Lotte decidió renunciar al ajedrez por la música. Su familia siempre había sido de artistas. Oyó un arco pasando por las cuerdas de un contrabajo. Algo deprimente de Wagner. Götterdämmerung. El ocaso de los dioses.
Zhenia sacó la pistola de la parte de atrás del cinturón, pero Lotte estaba en medio, tratando de mantener la puerta cerrada. Zhenia se estiró hacia ella y los dos se apoyaron juntos contra la puerta.

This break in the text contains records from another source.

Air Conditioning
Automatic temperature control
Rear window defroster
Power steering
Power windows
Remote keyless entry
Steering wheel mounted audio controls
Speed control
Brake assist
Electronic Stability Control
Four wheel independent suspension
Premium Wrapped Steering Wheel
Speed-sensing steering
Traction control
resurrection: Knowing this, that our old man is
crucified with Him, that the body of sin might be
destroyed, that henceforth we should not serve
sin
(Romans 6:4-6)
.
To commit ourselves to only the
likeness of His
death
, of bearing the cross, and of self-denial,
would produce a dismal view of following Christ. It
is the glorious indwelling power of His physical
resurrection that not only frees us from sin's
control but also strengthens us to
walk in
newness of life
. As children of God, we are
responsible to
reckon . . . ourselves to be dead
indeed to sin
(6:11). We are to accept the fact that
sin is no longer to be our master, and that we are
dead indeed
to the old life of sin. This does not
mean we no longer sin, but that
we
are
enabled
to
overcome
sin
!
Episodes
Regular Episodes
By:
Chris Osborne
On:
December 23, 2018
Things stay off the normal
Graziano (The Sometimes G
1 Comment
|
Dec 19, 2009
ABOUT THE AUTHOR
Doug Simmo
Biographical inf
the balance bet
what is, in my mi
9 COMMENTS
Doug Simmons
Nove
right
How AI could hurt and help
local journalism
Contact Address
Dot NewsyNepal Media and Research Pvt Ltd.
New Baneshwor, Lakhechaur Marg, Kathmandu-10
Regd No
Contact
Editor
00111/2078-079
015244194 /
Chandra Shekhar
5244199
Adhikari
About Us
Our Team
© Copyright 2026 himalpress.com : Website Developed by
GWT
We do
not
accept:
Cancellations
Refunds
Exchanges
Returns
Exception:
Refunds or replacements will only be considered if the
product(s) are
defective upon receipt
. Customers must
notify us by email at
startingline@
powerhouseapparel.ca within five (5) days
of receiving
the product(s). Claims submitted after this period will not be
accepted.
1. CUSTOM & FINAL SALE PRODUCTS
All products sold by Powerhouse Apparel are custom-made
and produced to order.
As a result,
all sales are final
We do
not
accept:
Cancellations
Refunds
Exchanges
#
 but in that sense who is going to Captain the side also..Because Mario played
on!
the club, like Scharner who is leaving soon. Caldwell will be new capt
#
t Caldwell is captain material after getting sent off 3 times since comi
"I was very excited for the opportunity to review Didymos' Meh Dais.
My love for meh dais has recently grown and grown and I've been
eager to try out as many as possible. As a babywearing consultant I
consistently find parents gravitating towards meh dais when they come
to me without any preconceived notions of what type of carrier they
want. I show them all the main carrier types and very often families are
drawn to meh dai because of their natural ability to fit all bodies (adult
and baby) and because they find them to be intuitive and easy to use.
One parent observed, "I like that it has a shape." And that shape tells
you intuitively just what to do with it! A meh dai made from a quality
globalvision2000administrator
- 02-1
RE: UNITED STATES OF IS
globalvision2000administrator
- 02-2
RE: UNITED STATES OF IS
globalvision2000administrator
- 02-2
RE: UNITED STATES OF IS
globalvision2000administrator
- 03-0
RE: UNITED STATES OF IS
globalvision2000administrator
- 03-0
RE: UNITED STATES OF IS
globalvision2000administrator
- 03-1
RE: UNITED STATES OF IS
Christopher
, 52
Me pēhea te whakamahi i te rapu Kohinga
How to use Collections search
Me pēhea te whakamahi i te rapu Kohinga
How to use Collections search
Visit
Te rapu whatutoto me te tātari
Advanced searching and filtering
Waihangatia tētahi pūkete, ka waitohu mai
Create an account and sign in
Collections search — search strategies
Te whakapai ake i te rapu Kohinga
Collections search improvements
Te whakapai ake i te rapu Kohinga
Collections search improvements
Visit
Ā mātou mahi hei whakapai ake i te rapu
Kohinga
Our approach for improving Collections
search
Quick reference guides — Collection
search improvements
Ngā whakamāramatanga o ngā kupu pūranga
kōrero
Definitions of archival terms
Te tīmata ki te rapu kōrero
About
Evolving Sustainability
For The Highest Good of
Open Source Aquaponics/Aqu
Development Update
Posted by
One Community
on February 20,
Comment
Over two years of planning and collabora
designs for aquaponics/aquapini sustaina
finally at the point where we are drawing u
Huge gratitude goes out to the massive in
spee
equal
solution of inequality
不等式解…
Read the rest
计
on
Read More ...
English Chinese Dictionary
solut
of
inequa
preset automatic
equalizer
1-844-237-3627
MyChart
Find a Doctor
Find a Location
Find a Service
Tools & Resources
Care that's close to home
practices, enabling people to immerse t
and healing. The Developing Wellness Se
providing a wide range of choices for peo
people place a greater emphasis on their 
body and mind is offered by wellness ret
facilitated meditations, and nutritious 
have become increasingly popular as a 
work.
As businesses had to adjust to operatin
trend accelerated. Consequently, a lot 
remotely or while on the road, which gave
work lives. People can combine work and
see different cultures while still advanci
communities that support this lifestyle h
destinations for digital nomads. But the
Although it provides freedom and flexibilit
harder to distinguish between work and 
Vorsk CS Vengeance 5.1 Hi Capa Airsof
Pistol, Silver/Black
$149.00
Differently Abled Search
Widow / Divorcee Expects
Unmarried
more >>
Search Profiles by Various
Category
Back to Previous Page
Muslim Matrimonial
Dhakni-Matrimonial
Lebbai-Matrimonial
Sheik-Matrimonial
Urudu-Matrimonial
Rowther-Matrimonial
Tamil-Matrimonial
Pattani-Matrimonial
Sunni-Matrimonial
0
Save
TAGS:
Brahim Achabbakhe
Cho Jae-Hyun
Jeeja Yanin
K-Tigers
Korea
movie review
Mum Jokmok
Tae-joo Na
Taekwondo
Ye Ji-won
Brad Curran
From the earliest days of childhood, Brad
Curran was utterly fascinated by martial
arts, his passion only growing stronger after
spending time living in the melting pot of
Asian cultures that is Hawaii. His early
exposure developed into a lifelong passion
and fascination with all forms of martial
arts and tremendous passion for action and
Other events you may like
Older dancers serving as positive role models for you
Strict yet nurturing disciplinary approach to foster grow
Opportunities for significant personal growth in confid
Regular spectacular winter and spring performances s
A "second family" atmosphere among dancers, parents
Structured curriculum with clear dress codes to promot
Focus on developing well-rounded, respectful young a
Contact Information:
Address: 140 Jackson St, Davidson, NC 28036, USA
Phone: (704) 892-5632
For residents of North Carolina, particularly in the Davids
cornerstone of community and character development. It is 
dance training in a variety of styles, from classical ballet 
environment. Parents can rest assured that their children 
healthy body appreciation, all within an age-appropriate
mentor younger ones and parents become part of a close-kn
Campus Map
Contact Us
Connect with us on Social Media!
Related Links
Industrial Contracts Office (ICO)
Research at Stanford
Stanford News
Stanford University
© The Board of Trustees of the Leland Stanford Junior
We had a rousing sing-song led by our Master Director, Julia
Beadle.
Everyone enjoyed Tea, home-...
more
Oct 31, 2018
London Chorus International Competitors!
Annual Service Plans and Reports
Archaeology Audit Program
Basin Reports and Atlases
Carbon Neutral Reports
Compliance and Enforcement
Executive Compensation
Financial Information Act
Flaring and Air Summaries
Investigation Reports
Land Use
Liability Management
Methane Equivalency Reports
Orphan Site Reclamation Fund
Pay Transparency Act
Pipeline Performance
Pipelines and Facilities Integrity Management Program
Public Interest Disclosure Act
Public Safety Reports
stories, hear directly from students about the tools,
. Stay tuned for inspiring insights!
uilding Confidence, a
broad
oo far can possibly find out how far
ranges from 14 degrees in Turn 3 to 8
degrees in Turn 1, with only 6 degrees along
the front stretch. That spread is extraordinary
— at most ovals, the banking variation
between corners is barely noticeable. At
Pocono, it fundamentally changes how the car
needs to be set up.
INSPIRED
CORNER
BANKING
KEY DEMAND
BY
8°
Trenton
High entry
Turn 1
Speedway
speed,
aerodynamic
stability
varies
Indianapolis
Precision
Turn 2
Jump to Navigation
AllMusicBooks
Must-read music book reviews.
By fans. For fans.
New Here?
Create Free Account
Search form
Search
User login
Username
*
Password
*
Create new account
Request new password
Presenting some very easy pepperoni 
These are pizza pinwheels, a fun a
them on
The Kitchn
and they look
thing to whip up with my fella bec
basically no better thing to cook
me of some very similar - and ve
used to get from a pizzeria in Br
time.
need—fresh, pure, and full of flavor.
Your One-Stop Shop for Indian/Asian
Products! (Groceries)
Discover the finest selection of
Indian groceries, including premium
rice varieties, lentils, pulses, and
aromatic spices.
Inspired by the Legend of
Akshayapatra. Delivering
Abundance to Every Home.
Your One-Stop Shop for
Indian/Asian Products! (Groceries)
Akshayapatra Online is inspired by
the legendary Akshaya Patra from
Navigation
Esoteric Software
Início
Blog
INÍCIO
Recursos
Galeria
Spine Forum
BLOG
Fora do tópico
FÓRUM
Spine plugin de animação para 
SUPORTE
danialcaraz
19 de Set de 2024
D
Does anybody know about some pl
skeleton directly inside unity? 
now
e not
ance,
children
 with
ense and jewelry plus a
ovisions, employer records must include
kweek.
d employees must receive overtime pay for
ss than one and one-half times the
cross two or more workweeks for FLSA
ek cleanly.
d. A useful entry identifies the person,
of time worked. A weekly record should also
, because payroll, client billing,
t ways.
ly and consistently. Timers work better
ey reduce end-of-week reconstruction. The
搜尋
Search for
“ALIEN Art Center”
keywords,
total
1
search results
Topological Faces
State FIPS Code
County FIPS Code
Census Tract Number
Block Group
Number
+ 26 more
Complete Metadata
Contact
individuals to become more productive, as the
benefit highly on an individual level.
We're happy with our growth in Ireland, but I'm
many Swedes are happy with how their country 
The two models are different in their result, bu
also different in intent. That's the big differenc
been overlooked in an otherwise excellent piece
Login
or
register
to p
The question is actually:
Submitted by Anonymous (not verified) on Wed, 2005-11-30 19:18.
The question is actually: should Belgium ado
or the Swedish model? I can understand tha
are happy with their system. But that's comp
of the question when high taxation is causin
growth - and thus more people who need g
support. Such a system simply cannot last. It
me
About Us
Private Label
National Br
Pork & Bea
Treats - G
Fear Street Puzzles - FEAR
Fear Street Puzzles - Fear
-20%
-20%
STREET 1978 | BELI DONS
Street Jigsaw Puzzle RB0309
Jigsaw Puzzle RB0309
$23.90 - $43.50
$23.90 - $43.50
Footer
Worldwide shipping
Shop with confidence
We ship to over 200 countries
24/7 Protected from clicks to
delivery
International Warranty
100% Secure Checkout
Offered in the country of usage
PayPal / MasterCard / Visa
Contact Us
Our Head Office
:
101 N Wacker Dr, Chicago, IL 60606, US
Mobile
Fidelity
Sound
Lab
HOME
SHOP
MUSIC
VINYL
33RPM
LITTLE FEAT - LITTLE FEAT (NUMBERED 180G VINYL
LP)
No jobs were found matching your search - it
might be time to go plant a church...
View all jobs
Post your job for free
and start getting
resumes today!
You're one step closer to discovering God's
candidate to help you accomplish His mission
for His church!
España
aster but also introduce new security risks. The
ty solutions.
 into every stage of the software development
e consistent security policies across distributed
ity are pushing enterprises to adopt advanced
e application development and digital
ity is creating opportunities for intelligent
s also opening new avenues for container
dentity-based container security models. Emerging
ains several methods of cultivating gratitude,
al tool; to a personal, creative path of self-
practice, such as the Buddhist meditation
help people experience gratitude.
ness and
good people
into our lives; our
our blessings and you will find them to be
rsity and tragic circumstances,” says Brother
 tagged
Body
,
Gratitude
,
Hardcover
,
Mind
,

El hombre del crucigrama empujó con todas sus fuerzas. La cadena sonó y Zhenia miró a un hombre delgado con una nariz de pico surcada de pequeñas venas tratando de insertar una pistola. La puerta se cerró de golpe y la abrió un hombre anciano con bata y zapatillas.
—¡Lotte, te he encontrado! —El abuelo de Lotte, el cobarde, pugnó por la pistola—. Tenéis que correr.
El hombre del crucigrama lo apartó.
La puerta se cerró. Zhenia oyó una cabeza aplastada contra la jamba. La puerta se abrió otra vez con todas las cartas barajadas cuando Víktor Orlov golpeó dos veces más al hombre de los crucigramas contra la jamba y lo tiró por la escalera.